Listen to Cavis Muris - Part 4
From the earliest, I craved the arts, any of the arts, all of the arts. The feelings, thoughts and imaginings presented to me by other minds did not represent, reflect or resonate with my solitary subjective experience, nor did they provide the means I so urgently felt I needed of making life's momentary intensity more comfortable.
As a result I have always been involved in far too many things at once: writing, playing and composing music, making visual images and pursuing the externalization of the evolving visuals that appeared only in my mind's retina into video and visual music, developing new tools for these tasks via techniques ranging from soldering through computer software, and getting excited about ideas in many fields.
At every stage several threads intertwined, components not only of created work (sound, image and text), but of daily life and the pursuit of understanding (home, dogs, friends, beloved plucked acoustic instruments, several sciences, electronic and mechanical tinkering...). I have found myself almost always in overload, especially as a little goes a long way, any interesting idea tending to intersect with others to spin off into many more.
As a teenager, a shy awkward "girl nerd", I could be seen playing guitar and banjo, taking woodworking shop and drafting classes, running little scientific experiments, drawing and sculpting, writing poems and fiction, doing science fair projects, inventing a phonetic alphabet, even winning a prize for advertizing layout, and reading, reading, reading.
More recently, technology has furnished a means of interconnection for all the parts of this disparate array. Paradoxically, by specializing in music (for I always found it the least resistible of all my pursuits) I found that all the other domains that I had thought I had traded off against it were drawn back in. Music does not exist in isolation any more than any individual, society or subject of study. Music touches upon everything else, from mathematics to philosophy to carpentry. Most important though, it touches our innermost selves.
I did not expect to become a composer. I just kept finding, when I went to my record collection, that the music I was looking for was not there. So being a tinkerer I would make some for myself. My computer music software, best known of which is my little program "Music Mouse", is similar, made for my own use, and only ex post facto discovered to be wanted by others. Though I have made music "on demand" and to others' specifications, such as for dance, theater or film, I am primarily inner directed and all of what I consider my best work is always made for my own needs. This is another wonderful paradox that perhaps only the arts manifest well, that by pleasing the self we are more able to please others.

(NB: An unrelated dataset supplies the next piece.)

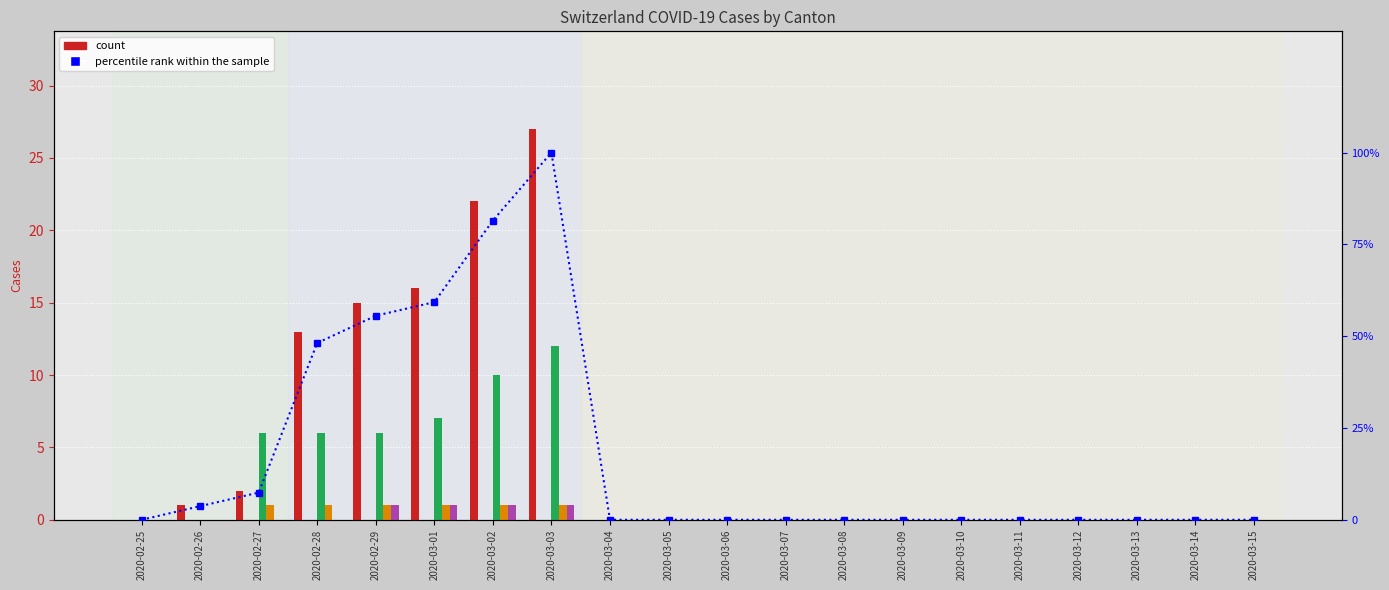

The CH series shows 0 at 2020-03-06. True or false?

True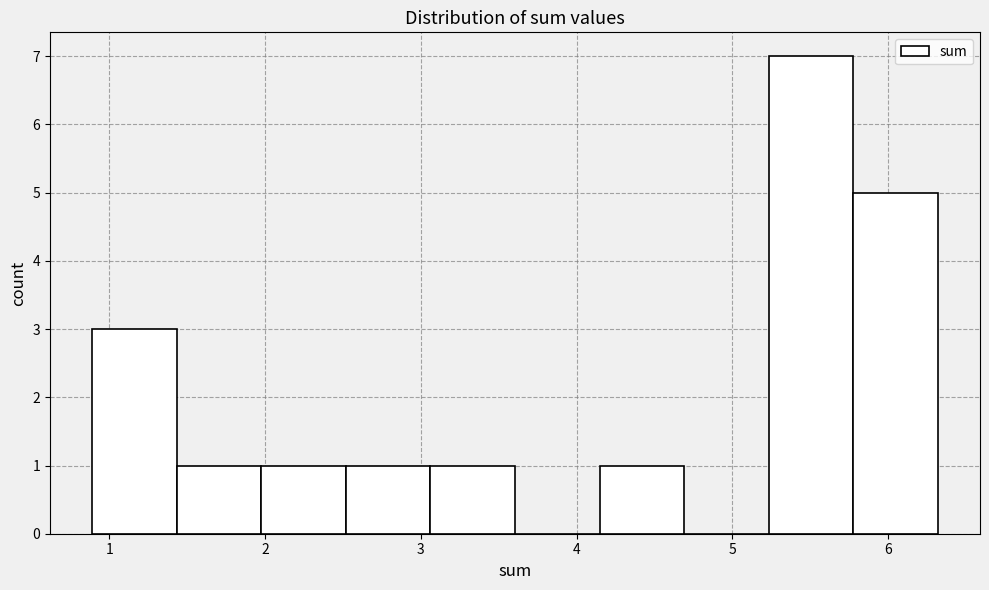

Which range on the x-axis has the tallest bar?

5.2 to 5.8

Listen to Cavis Muris - Part 2
Because much of what I have felt and seen in my mind and imagination is difficult to mash into conventional media, I have spent astronomical amounts of time on the design and creation of tools, mostly electronic and computer-based. I love this work almost as much as the music itself. Each tool (instrument, medium, technique) is like a language, able to express some things inexpressible by others, and yet full of commonality with them. Each may severely limit the nature of one's creative output but in the cause of revealing with a clearer focus a unique aesthetic domain. In this way an instrument is like a person, and each individual artist has similar uniqueness and communality with others.
This is why I have worked hard to make it easier for more people to be able to express themselves in music and art by use of new technology. There should never be a minority category "creative artist" from which most people are excluded. All who wish to speak any language - sound, sight, speech, should have the opportunity to do so. And I have long hoped that the logic of computers makes this possible for more people than ever before. As each individual is "a universe entire", so does the benefit of creative self-expression fall primarily to the maker, leaving to that person's audience, however large or local, only the artifacts of the process, the works that remain.